The explosions on June 2 also wounded 15 other people near provincial government offices in Ramadi, capital of the mostly Sunni province of Anbar and a former insurgent bastion.

The SITE monitoring service said the Islamic State of Iraq claimed the bombings in a communique posted in an Islamist forum on Saturday.

"They targeted the criminals of the various security agencies in the government complex in the city of al-Ramadi, which consists of the headquarters of al-Anbar province, the provincial council and the police command building," the ISI statement said, according to a translation provided by SITE.

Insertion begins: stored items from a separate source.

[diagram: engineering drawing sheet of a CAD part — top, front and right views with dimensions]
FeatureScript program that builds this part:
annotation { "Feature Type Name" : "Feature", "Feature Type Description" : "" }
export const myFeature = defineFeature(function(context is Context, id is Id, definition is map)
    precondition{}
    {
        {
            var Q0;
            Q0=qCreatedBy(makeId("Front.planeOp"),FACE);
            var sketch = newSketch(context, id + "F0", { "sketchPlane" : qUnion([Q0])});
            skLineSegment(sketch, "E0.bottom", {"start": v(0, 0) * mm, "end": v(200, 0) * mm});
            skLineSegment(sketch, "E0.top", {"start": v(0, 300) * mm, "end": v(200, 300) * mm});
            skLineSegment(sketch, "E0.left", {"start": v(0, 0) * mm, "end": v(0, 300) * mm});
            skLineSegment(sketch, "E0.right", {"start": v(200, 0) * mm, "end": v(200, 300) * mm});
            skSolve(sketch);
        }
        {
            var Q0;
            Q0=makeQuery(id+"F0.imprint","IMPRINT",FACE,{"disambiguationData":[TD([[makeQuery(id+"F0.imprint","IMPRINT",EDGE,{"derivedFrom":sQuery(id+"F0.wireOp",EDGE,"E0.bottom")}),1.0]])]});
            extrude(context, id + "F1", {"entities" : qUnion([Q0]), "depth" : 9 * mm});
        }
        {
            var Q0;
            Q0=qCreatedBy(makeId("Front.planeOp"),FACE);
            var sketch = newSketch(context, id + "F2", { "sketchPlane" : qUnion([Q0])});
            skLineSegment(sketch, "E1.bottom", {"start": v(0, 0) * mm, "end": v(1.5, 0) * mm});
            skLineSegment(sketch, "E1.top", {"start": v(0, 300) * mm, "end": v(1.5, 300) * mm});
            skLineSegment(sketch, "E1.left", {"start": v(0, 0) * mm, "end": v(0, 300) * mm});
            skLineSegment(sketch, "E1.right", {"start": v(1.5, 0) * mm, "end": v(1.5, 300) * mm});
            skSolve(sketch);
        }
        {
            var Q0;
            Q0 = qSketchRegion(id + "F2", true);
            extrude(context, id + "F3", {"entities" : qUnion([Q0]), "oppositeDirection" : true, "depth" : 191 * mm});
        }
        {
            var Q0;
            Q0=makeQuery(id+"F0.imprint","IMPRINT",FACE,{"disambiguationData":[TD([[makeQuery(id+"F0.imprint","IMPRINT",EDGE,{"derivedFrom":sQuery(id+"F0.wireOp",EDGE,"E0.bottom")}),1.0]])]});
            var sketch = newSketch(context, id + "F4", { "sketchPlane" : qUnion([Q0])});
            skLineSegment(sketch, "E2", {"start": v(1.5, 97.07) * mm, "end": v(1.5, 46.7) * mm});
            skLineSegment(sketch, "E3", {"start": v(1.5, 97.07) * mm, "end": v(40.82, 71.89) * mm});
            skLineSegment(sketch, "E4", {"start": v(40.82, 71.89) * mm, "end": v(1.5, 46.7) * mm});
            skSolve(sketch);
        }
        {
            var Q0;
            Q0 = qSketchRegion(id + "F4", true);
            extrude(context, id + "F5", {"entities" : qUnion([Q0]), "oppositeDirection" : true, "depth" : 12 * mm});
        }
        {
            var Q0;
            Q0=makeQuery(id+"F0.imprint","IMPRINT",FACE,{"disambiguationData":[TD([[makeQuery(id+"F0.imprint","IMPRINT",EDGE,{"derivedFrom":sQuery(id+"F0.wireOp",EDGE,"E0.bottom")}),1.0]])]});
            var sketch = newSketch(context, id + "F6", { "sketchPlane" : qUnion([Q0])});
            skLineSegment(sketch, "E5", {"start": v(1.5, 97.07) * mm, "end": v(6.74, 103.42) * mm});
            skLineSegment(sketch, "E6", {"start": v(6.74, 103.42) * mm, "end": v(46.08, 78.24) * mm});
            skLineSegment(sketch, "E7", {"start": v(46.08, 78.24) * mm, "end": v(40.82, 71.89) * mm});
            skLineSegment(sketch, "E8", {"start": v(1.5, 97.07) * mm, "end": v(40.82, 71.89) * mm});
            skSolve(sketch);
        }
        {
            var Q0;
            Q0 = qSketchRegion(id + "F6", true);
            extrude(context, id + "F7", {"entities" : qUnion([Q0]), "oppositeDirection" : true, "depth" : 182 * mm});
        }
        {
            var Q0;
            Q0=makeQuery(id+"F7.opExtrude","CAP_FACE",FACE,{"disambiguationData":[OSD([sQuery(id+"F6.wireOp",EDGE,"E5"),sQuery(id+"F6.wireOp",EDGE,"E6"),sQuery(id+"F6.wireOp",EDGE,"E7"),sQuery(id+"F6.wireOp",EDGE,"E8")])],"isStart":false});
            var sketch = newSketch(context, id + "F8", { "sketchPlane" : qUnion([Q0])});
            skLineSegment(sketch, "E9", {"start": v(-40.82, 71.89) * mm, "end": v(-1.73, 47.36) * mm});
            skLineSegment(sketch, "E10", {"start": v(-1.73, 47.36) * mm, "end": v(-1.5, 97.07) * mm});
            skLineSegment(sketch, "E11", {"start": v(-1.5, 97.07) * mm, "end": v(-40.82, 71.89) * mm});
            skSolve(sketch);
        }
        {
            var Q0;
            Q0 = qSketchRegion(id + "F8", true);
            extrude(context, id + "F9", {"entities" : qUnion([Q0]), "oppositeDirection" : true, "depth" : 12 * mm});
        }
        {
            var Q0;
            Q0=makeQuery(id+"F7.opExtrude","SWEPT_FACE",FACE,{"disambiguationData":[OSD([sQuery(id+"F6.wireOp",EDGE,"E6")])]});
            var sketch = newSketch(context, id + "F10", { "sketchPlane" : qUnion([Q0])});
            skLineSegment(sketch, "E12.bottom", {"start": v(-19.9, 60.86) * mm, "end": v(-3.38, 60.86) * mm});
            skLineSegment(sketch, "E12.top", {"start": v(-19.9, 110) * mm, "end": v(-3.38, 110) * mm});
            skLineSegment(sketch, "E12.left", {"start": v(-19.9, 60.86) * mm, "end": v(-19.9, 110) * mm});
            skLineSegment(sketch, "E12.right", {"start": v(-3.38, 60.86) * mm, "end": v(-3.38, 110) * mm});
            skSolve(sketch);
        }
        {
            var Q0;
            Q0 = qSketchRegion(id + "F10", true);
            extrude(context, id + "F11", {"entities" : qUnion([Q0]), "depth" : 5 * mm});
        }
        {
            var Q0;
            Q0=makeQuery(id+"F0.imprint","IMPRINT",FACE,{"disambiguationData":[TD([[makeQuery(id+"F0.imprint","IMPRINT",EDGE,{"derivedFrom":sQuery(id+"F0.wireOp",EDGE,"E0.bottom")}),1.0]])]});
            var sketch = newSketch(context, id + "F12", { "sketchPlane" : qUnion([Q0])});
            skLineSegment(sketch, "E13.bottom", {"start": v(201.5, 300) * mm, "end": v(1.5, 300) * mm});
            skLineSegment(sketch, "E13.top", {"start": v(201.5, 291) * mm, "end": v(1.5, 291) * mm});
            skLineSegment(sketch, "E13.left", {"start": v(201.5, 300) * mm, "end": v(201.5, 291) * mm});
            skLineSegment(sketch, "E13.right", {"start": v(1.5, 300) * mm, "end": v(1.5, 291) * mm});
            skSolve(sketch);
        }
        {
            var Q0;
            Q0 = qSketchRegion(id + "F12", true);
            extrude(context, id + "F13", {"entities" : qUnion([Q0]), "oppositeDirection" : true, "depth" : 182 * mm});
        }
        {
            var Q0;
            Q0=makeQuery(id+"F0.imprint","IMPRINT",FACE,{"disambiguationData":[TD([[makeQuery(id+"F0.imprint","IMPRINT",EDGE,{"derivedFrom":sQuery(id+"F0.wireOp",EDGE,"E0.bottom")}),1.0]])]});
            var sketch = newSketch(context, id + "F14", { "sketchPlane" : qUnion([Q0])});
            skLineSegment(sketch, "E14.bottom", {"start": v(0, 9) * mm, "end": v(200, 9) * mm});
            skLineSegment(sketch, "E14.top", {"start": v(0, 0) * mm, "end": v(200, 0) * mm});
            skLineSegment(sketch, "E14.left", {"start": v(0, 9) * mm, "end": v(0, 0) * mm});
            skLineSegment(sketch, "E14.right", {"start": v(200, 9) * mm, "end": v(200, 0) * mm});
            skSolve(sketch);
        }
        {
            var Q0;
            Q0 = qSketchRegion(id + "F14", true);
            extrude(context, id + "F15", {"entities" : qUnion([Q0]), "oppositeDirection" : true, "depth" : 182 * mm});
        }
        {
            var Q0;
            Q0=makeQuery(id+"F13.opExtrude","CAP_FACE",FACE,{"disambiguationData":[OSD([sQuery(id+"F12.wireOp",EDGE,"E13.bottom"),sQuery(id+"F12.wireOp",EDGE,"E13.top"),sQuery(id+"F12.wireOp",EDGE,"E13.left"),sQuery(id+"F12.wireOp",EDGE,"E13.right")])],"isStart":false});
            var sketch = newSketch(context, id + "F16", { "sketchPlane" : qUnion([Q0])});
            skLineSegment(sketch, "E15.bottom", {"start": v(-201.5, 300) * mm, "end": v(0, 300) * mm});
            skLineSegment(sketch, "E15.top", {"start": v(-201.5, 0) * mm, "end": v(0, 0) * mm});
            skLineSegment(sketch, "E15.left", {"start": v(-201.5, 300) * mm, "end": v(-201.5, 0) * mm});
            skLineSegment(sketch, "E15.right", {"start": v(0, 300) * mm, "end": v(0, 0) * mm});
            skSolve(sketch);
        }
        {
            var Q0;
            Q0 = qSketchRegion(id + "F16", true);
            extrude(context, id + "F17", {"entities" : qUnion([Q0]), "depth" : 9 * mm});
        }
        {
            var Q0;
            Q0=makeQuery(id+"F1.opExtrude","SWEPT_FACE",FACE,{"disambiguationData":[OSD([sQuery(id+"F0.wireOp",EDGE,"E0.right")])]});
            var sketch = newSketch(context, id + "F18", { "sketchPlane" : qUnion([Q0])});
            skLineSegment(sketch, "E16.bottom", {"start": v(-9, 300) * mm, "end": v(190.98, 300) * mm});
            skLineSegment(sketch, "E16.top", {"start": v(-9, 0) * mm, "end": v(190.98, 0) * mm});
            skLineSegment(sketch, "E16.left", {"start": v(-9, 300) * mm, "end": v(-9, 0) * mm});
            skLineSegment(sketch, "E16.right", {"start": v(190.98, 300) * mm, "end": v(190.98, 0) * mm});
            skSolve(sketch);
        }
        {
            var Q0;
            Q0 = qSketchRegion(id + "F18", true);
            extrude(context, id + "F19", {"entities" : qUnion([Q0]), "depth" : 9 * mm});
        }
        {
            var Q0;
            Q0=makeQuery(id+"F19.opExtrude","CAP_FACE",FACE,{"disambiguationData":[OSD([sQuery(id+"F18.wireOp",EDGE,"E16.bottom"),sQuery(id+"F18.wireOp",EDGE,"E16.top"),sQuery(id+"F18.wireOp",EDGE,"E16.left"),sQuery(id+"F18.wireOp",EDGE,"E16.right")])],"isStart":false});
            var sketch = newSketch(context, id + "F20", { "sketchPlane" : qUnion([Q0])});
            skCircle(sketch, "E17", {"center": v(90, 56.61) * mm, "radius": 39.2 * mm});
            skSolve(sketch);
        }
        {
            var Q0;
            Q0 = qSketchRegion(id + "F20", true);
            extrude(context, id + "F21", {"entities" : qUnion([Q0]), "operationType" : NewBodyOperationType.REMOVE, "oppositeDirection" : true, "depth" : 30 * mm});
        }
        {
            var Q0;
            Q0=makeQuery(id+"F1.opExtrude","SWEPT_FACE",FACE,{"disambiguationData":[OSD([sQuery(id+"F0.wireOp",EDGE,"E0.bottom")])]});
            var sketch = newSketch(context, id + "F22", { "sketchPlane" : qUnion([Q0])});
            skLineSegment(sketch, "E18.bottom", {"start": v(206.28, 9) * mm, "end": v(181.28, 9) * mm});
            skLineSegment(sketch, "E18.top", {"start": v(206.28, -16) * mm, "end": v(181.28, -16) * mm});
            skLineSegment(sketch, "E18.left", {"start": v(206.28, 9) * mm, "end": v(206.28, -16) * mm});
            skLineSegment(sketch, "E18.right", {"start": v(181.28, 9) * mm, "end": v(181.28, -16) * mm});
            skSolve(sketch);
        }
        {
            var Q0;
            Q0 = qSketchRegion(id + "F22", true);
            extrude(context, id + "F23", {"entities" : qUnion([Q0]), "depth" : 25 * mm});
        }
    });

Insurgents had initially set off a roadside bomb, followed by a suicide blast and then a vehicle packed with explosives was detonated. A fourth explosion, a car bomb driven by a suicide attacker, later targeted Ramadi's main hospital.

Ramadi has frequently been attacked over past months.

On January 17, a suicide bomber blew up an explosives-packed car in a convoy carrying Anbar governor Qassim Mohammed Abid, wounding three bodyguards and six policemen but leaving Abid unharmed.

Anbar provincial government offices in Ramadi were targeted by attackers three times in 2010, and on December 30, 2009, Abid lost his left hand in a suicide attack that killed 23 people and wounded 30.

The province was a key Sunni insurgent base in the years after the US-led invasion of 2003, but since 2006 local tribes have sided with the American military and day-to-day violence has dropped dramatically.

Violence has fallen sharply across Iraq since its peak in 2006 and 2007, though attacks remain common. A total of 177 Iraqis were killed as a result of violence in May, according to official figures.